Wakaf, sekalipun masuk ke dalam rumah besar sedekah jariah, memiliki kekhususan dan ketentuan yang berbeda dengan sedekah, infak dan zakat, yang harus diperhatikan. Berikut kutipan beberapa ulama tentang wakaf.
Imam Syihabuddin Ibnu Hajar Al-Haitami berkata:
والاظهر ان الملك في رقبة الموقوف على معين او جهة ينتقل الى الله تعالى اي ينفك عن اختصاص الادميين
“Pendapat Adhhar menyatakan bahwa kepemilikan benda yang di waqafkan kepada orang tertentu atau untuk umum itu pindah kepada Allah Swt., yakni: lepas dari hak milik manusia”
Pustaka: Tuhfatul Muhtaj : Jilid. 6 hal. 272).
Dalam kitab As-Syarqawi (ll/ 178), dijelaskan:
وَلاَ يَجُوْزُ اسْتِبْدَالُ الْمَوْقُوْفِ عِنْدَنَا وَاِنْ خَرَبَ ، خِلاَفًا لِلْحَنَفِيَّةِ . وَصُوْرَتُهُ عِنْدَهُ اَنْ يَكُوْنَ الْمَحَلُّ قَدْ آلَ اِلَى السُّقُوْطِ فَيُبْدَلُ بِمَحَلٍّ آخَرَ اَحْسَنَ مِنْهُ بَعْدَ حُكْمِ حَاكِمٍ يَرَى صِحَّتَهُ .
“Tidak boleh menukarkan barang wakaf menurut mazhab kami (Syafi’i), walaupun sudah rusak. Berbeda dengan mazhab Hanafi yang membolehkannya. Contoh kebolehan menurut pendapat mereka adalah bila tempat yang diwakafkan itu benar-benar hampir longsor, kemudian ditukarkan dengan tempat lain yang lebih baik dari padanya, sesudah ditetapkan oleh Hakim yang melihat kebenarannya”.
Dalam kitab Syahrul Kabir (III /420) dijelaskan pula:
فَاِنْ تَعَطَّلَتْ مَنَافِعُهُ بِالْكُلِّيَّةِ كَدَارٍ اِنْهَدَمَتْ اَوْ اَرْضٍ خَرَبَتْ وَعَادَتْ مَوَاتًا لَمْ يُمْكِنْ عِمَارَتُهَا اَوْ مَسْجِدٍ اِنْتَقَلَ اَهْلُ الْقَرْيَةِ عَنْهُ وَصَارَ فِى مَوْضِعٍ لاَ يُصَلَّى فِيْهِ اَوْ ضَاقَ بِاَهْلِهِ وَلَمْ يُمْكِنْ تَوْسِيْعُهُ فِى مَوْضِعِهِ ، فَاِنْ اَمْكَنَ بَيْعُ بَعْضِهِ لِيُعَمَّرَ بَقِيَّتُهُ جَازَ بَيْعُ الْبَعْضِ وَاِنْ لَمْ يُمْكِنِ الإِنْتِفَاعُ بِشَيْءٍ مِنْهُ بِيْعَ جَمِيْعُهُ .

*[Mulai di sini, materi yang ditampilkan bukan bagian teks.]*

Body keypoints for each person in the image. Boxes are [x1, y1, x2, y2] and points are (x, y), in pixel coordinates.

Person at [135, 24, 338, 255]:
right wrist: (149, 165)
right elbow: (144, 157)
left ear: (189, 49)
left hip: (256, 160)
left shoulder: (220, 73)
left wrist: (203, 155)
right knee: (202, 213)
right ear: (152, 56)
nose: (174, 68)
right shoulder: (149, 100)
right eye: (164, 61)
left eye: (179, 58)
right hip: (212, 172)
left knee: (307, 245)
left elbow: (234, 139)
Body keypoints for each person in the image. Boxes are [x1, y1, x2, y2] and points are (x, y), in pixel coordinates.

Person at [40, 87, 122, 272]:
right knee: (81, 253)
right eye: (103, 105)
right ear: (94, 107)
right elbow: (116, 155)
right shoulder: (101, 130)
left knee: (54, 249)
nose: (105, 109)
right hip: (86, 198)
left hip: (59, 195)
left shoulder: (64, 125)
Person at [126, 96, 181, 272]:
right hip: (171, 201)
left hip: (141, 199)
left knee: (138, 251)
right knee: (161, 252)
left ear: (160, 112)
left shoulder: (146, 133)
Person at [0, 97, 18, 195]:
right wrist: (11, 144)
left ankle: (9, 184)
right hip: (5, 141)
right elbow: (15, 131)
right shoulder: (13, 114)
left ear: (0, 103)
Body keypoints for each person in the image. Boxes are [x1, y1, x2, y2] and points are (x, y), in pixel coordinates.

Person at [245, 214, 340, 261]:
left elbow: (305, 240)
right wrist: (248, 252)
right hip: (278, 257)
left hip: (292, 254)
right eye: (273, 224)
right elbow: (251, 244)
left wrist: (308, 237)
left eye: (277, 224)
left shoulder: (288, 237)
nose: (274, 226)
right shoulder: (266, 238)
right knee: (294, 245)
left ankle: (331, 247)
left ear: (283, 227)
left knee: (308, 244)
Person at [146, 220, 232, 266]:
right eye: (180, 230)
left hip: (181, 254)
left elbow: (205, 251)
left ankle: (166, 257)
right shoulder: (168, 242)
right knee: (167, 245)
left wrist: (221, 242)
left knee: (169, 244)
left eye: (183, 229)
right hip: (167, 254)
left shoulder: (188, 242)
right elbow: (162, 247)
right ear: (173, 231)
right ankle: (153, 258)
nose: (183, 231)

“Jika manfaat dari wakaf secara keseluruhan sudah tidak ada, seperti rumah yang telah roboh atau tanah yang telah rusak dan kembali menjadi tanah yang mati yang tidak mungkin memakmurkannya lagi, atau masjid yang penduduk desa dari masjid tersebut telah pindah; dan masjid tersebut menjadi masjid di tempat yang tidak dipergunakan untuk melakukan shalat, atau masjid tersebut sempit dan tidak dapat menapung para jamaah dan tidak mungkin memperluasnya di tempat tersebut, … jika mungkin menjual sebahagiannya untuk memakmurkan sisanya, maka boleh menjual sebahagian. Dan jika tidak mungkin memanfaatkannya sedikit pun, maka boleh menjual seluruhnya”.
Kesimpulannya: Status barang wakaf sudah menjadi HAK MILIK ALLAH dalam arti tidak boleh ditasharrufkan lagi seperti di jual, di pinjamkan, di ambil kembali atau bahkan diwakafkan kembali.